--- Supplied data Enclosed Below ---

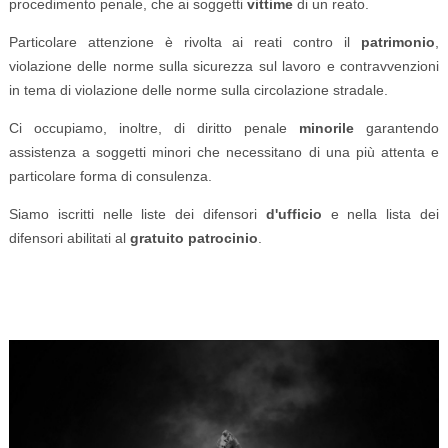
procedimento penale, che ai soggetti
vittime
di un reato.
Particolare attenzione è rivolta ai reati contro il
patrimonio
,
violazione delle norme sulla sicurezza sul lavoro e contravvenzioni
in tema di violazione delle norme sulla circolazione stradale.
Ci occupiamo, inoltre, di diritto penale
minorile
garantendo
assistenza a soggetti minori che necessitano di una più attenta e
particolare forma di consulenza.
Siamo iscritti nelle liste dei difensori
d'ufficio
e nella lista dei
difensori abilitati al
gratuito patrocinio
.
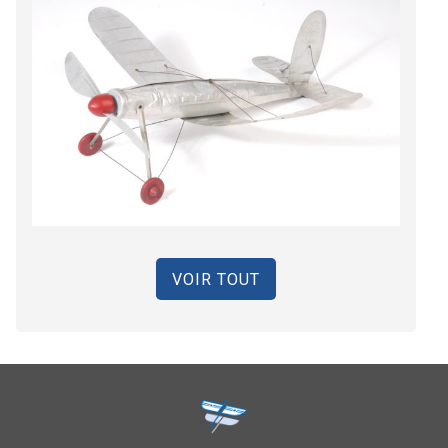
VOIR TOUT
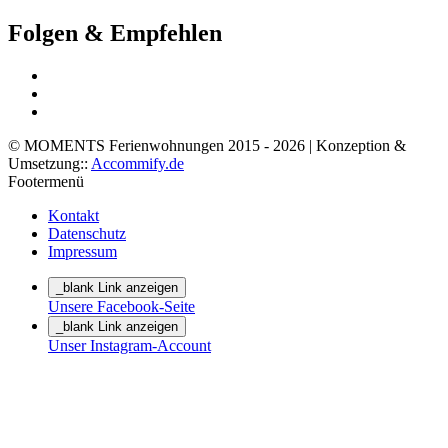
Folgen & Empfehlen
© MOMENTS Ferienwohnungen 2015 - 2026 | Konzeption &
Umsetzung::
Accommify.de
Footermenü
Kontakt
Datenschutz
Impressum
_blank Link anzeigen
Unsere Facebook-Seite
_blank Link anzeigen
Unser Instagram-Account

--- End of Enclosed Supplied data ---

→ **Task**
Although the material contains pictures, only the lines are to be written out, exactly as they stand.

→ **Answer box**
procedimento penale, che ai soggetti
vittime
di un reato.
Particolare attenzione è rivolta ai reati contro il
patrimonio
,
violazione delle norme sulla sicurezza sul lavoro e contravvenzioni
in tema di violazione delle norme sulla circolazione stradale.
Ci occupiamo, inoltre, di diritto penale
minorile
garantendo
assistenza a soggetti minori che necessitano di una più attenta e
particolare forma di consulenza.
Siamo iscritti nelle liste dei difensori
d'ufficio
e nella lista dei
difensori abilitati al
gratuito patrocinio
.
VOIR TOUT
Folgen & Empfehlen
© MOMENTS Ferienwohnungen 2015 - 2026 | Konzeption &
Umsetzung::
Accommify.de
Footermenü
Kontakt
Datenschutz
Impressum
_blank Link anzeigen
Unsere Facebook-Seite
_blank Link anzeigen
Unser Instagram-Account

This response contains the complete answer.